Today we will expand upon Holding Periods and how they pertain to 1031 exchanges.
A holding period, as we defined last week, is simply the period of time one owns an asset before disposing of it. The holding period begins on the day following the day the asset is acquired and concludes on the day the asset is disposed.
The holding period is one of the tests given to a property to determine whether or not the property will qualify to be replaced through a tax-deferred exchange. The holding period will help to identify properties that were used for rental purposes, investment purposes, or use in a trade or business, which are the only permissible uses of property that will qualify as the relinquished or replacement property in a tax-deferred exchange.

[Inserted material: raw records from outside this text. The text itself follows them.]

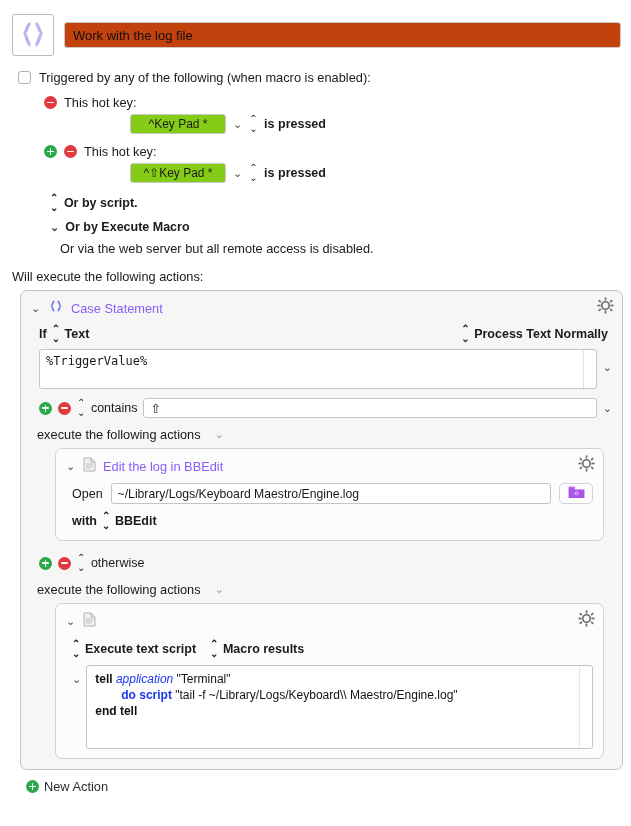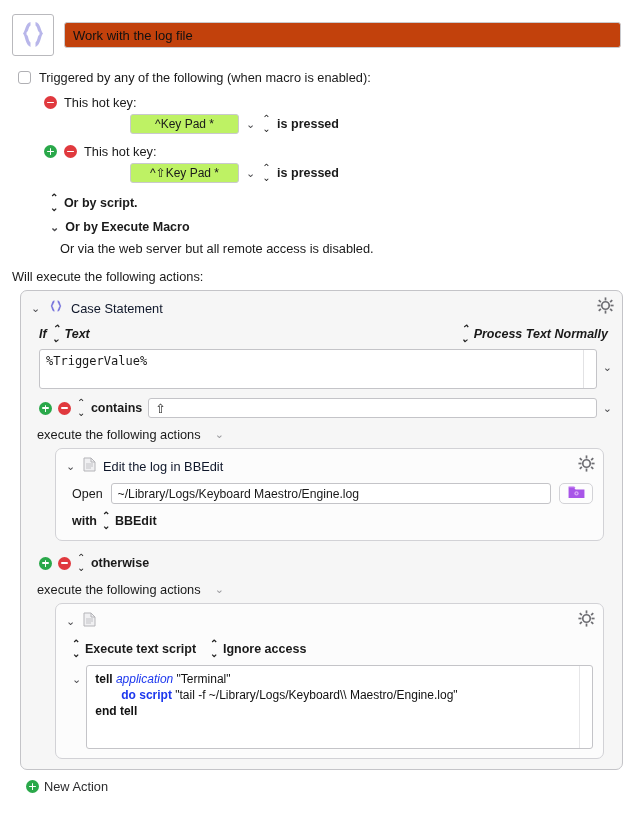--- a/index.html
+++ b/index.html
@@ -54,8 +54,8 @@
 
   .hk-field-row { display:flex; align-items:center; gap:7px; margin: 4px 0 10px 112px; }
   .hk-field {
-    width: 109px; height: 20px; border:1px solid #c9c9cd; border-radius:3px;
-    background:#bef264; display:flex; align-items:center; justify-content:center;
+    width: 96px; height: 20px; border:1px solid #c9c9cd; border-radius:3px;
+    background:#84cc16; display:flex; align-items:center; justify-content:center;
     font-size: 12px; color:#1a1a1a;
   }
   .chev { color:#4a4a4e; font-size:11px; line-height:1; }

Though it is not specifically stated in section 1031 of the Internal Revenue Code, the common understanding is that the IRS will not question the eligibility of a property that has been held for investment purposes for at least two years. Likewise, it is commonly understood that a replacement property should be owned and used for investment purposes for at least two years in order to avoid an IRS challenge to the validity of the 1031 exchange. While some may suggest 12 months is a long enough holding period, two years is the more conservative standard that will reasonably reflect the owner’s intent to hold the property for investment purposes.

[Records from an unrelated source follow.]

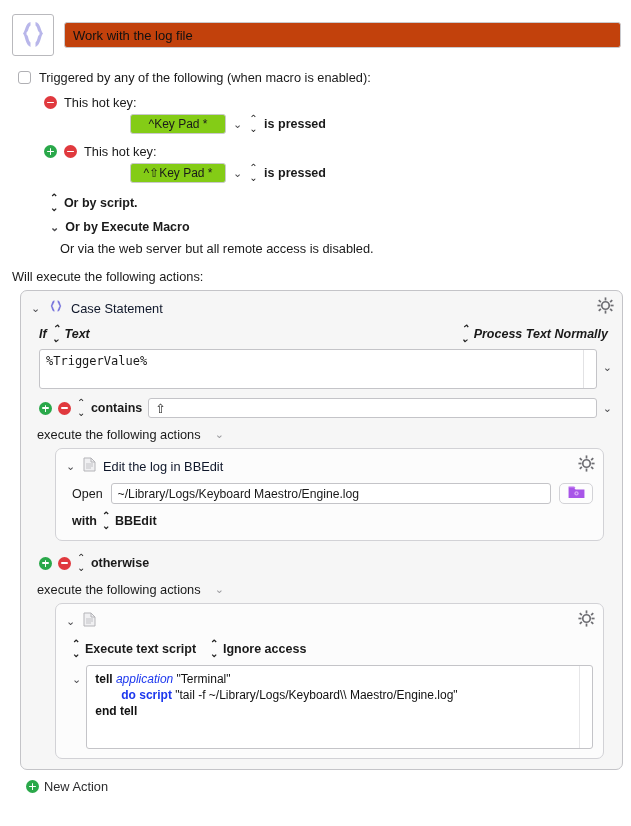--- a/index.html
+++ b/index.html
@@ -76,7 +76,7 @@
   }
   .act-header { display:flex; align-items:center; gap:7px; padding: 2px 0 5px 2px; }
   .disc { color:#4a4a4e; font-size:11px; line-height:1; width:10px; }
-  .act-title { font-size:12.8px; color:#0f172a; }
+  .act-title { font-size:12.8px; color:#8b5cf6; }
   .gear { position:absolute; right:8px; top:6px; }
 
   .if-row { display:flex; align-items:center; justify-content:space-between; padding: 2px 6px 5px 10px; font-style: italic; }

Following these holding period guidelines not only allows investors to complete uncontested 1031 exchanges, but also gives them other options for their properties. For example, once the two-year holding period has been met, ownership of a replacement property that is owned through a partnership can be transferred from the partnership to co-tenancy between the individual partners without invalidating the exchange. Also, replacement properties can be converted from properties used for investment purposes to properties used for personal purposes once the two-year holding period has been met. The most common example of this is a rental home that the investor wishes to use as a vacation home or a primary residence. Likewise, a vacation home or primary residence that is converted into an investment property and used that way for two years could then become eligible for an exchange when it is relinquished. For more in-depth information on exchanging vacation homes see: Vacation Homes & 1031 Exchanges.
Flipping properties can be a profitable real estate investment tactic. However, flipped properties cannot qualify for an exchange because they are typically taxed based on regular income tax rates as a result of their short-term nature; therefore, there are no capital gains taxes to defer. Furthermore, flipped properties do not meet the use requirement of an exchangeable property because they are not held and used for rental purposes or in a business or trade.
Paying attention to the holding period of any real estate investment will help you determine how to manage your property to best take advantage of tax deferral benefits.